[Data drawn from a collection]
######
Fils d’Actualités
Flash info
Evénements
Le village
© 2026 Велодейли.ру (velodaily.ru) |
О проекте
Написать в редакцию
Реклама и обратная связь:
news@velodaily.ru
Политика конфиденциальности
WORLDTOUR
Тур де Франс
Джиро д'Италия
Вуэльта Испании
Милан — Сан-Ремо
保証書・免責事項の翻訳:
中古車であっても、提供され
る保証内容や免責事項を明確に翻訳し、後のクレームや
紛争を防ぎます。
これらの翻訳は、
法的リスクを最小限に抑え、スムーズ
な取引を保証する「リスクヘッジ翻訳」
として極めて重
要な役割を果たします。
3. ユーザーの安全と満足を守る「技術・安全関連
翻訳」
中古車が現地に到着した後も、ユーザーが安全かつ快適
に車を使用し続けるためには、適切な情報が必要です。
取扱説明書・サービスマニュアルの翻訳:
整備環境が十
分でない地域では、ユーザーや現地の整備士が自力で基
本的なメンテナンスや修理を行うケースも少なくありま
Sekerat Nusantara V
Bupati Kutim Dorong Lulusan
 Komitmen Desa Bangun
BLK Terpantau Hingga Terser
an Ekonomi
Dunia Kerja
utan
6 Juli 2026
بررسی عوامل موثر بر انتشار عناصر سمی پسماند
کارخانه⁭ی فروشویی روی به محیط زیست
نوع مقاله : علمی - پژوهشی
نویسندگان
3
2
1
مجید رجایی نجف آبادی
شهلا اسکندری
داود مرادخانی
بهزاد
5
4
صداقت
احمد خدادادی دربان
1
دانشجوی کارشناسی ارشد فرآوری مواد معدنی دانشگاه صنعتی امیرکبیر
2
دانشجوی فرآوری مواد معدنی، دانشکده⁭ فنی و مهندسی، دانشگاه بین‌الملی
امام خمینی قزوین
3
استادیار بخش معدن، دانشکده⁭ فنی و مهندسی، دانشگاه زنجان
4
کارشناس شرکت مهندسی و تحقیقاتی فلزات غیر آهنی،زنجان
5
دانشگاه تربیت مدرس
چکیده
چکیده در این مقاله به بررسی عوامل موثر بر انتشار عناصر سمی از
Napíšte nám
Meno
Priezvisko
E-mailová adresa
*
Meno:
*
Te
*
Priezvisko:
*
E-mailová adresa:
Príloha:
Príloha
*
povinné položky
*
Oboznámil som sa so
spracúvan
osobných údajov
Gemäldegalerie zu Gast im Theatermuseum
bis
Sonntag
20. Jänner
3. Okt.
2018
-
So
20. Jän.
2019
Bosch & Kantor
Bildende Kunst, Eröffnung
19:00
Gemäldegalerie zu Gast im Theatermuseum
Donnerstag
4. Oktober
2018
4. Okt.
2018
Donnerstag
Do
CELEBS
######
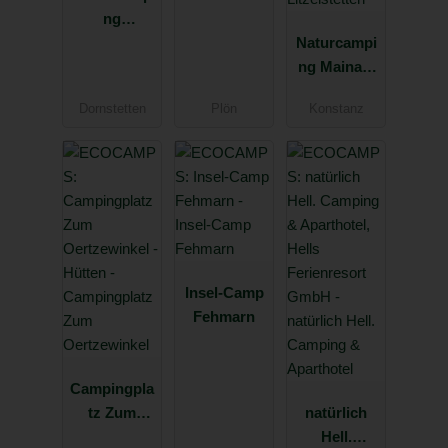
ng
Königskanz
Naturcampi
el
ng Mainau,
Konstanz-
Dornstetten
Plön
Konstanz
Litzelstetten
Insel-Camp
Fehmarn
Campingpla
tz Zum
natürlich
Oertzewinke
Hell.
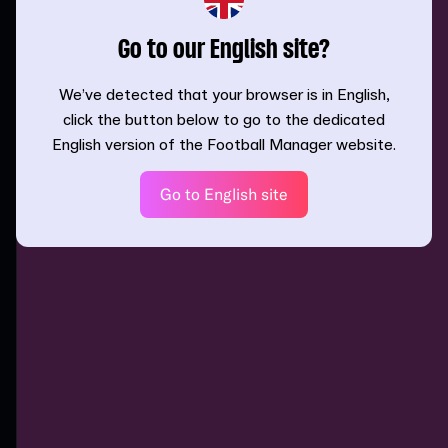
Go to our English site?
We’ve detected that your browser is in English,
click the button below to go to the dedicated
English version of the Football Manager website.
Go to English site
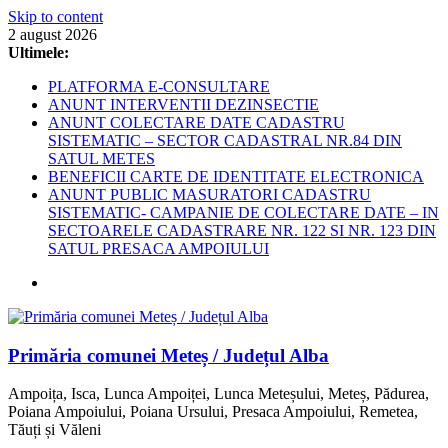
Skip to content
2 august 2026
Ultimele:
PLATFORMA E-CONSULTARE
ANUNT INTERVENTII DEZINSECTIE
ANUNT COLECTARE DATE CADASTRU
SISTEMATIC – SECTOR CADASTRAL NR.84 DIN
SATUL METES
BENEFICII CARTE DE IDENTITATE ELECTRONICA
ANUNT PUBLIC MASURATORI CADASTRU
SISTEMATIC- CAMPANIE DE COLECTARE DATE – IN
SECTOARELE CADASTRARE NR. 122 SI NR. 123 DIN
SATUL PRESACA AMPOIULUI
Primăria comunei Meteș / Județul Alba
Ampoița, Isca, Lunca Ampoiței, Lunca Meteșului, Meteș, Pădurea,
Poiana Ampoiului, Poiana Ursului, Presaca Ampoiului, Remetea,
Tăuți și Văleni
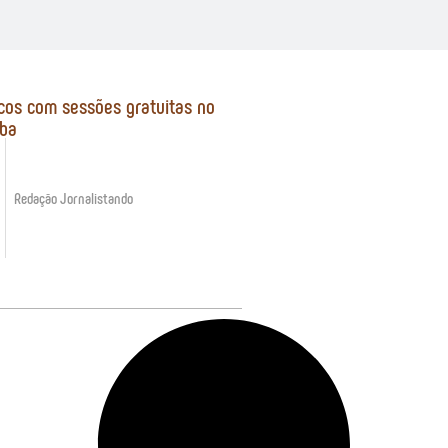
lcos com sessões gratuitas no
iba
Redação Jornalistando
######
## Instructions for the task
Pick out each line in the records above that contains the word "COLECTARE".

## Task solution
ANUNT COLECTARE DATE CADASTRU
SISTEMATIC- CAMPANIE DE COLECTARE DATE – IN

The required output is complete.